Remote evals
If you have existing infrastructure for running evaluations that isn't easily adaptable to the Braintrust Playground, you can use remote evals to expose a remote endpoint. This lets you run evaluations directly in the playground, iterate quickly across datasets, run scorers, and compare results with other tasks. You can also run multiple instances of your remote eval side-by-side with different parameters and compare results. Parameters defined in the remote eval will be exposed in the playground UI.
Expose remote Eval
To expose an Eval
running at a remote URL or your local machine, pass in the --dev
flag.
Run npx braintrust eval parameters.eval.ts --dev
to start the dev server and expose http://localhost:8300
.
The dev host and port can also be configured:
--dev-host DEV_HOST
: The host to bind the dev server to. Defaults to localhost. Set to 0.0.0.0 to bind to all interfaces.--dev-port DEV_PORT
: The port to bind the dev server to. Defaults to 8300.

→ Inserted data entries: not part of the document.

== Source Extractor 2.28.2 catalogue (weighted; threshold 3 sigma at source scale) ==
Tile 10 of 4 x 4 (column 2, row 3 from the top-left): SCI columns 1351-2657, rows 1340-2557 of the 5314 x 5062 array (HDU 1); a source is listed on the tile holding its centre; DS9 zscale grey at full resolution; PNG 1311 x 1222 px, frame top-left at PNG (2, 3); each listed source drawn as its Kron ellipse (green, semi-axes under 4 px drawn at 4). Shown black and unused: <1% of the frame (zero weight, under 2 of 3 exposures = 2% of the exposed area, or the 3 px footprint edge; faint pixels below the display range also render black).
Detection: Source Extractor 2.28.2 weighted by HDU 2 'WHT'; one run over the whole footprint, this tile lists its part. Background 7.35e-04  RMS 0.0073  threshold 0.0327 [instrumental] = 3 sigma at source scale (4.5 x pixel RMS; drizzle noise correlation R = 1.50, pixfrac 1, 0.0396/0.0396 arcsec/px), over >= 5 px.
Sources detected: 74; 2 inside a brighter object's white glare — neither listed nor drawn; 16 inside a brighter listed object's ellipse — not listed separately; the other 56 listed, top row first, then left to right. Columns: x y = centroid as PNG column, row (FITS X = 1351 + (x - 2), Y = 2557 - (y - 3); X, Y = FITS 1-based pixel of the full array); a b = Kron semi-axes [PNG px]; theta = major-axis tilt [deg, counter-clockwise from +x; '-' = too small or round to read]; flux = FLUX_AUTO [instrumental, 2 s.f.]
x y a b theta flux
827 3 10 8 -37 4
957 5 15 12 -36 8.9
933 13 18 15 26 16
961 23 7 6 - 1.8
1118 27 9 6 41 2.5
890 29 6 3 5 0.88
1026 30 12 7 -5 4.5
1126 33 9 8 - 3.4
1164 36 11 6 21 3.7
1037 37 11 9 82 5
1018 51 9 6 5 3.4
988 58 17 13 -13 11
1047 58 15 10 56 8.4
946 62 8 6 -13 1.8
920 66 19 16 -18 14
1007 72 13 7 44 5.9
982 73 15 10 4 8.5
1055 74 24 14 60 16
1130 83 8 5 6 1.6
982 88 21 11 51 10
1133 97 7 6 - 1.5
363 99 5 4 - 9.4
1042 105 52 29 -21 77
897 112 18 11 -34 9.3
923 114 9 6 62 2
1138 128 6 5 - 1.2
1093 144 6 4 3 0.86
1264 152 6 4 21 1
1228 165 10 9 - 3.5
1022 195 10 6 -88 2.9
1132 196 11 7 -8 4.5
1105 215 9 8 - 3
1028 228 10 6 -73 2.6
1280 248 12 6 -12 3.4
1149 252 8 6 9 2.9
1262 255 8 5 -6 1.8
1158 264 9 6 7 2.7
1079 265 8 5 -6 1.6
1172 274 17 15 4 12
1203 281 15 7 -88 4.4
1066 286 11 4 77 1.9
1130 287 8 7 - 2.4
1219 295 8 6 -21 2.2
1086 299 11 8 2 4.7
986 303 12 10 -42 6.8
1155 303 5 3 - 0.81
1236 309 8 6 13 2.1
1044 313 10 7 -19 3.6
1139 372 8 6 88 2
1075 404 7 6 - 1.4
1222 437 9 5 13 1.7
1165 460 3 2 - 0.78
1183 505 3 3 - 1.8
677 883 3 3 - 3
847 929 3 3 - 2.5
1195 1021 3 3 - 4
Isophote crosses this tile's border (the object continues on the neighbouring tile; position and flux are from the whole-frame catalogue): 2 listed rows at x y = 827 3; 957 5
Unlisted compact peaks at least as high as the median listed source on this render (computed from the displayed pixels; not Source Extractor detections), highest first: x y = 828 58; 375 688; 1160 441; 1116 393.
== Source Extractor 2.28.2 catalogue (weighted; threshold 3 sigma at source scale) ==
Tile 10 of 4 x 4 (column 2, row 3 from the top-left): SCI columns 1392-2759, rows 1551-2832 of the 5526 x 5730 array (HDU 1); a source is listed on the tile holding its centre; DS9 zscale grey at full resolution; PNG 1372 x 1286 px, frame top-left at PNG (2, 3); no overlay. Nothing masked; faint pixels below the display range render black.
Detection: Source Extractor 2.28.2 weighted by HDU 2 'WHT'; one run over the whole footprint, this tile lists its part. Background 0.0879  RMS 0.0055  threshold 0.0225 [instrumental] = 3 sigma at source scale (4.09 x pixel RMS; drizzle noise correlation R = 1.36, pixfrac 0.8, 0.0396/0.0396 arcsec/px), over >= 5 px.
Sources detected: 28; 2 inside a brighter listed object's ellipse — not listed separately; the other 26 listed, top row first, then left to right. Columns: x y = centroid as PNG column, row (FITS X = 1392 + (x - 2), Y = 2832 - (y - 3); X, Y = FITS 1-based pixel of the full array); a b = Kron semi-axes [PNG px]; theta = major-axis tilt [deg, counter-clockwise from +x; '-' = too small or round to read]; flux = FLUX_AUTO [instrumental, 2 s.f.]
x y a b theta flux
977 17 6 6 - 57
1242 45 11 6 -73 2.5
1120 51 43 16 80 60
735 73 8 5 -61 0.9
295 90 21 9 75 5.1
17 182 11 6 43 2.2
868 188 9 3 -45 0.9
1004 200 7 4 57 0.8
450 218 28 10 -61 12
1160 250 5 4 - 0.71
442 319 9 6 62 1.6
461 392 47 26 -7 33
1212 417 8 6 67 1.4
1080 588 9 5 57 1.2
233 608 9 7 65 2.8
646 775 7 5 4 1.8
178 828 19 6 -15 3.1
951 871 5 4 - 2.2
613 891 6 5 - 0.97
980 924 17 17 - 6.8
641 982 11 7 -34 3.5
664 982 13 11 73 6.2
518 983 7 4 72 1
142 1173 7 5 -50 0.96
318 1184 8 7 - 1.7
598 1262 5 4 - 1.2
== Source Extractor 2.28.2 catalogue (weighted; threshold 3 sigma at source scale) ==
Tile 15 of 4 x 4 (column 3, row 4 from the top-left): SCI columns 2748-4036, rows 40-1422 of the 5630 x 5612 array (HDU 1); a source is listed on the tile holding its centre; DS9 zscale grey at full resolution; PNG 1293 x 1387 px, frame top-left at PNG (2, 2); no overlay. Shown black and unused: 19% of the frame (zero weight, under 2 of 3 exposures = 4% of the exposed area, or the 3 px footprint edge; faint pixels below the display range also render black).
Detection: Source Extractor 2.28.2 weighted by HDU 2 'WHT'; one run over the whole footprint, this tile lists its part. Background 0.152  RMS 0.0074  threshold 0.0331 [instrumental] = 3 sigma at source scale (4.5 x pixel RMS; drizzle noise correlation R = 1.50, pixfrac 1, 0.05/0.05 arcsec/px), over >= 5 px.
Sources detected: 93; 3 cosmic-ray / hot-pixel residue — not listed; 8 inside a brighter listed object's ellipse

Running a remote eval from a playground
To run a remote eval from a playground, select + Remote from the Task pane and choose from the evals exposed in localhost or remote sources.
Configure remote eval sources
To configure remote eval source URLs for a project, navigate to Configuration > Remote evals. Then, select + Remote eval source to configure a new remote eval source for your project.
Language considerations
When implementing remote evals, be aware of these language-specific patterns:
Feature | TypeScript | Python |
---|---|---|
Parameter validation | Zod schemas (e.g., z.string() , z.boolean() ) | Optional: Pydantic models with single value field |
Parameter access | Direct access (e.g., parameters.prefix ) | Dictionary access (e.g., parameters["prefix"] or parameters.get("prefix") ) |
Validation approach | Automatic via Zod | Optional via Pydantic validators or manual in task |
Prompt format | messages array | Nested prompt and options objects |
Async handling | async /await with promises | async /await with coroutines |
Limitations
- The dataset defined in your remote eval will be ignored. Scorers defined in remote evals will be concatenated with playground scorers.
- Remote evals are supported in both TypeScript and Python.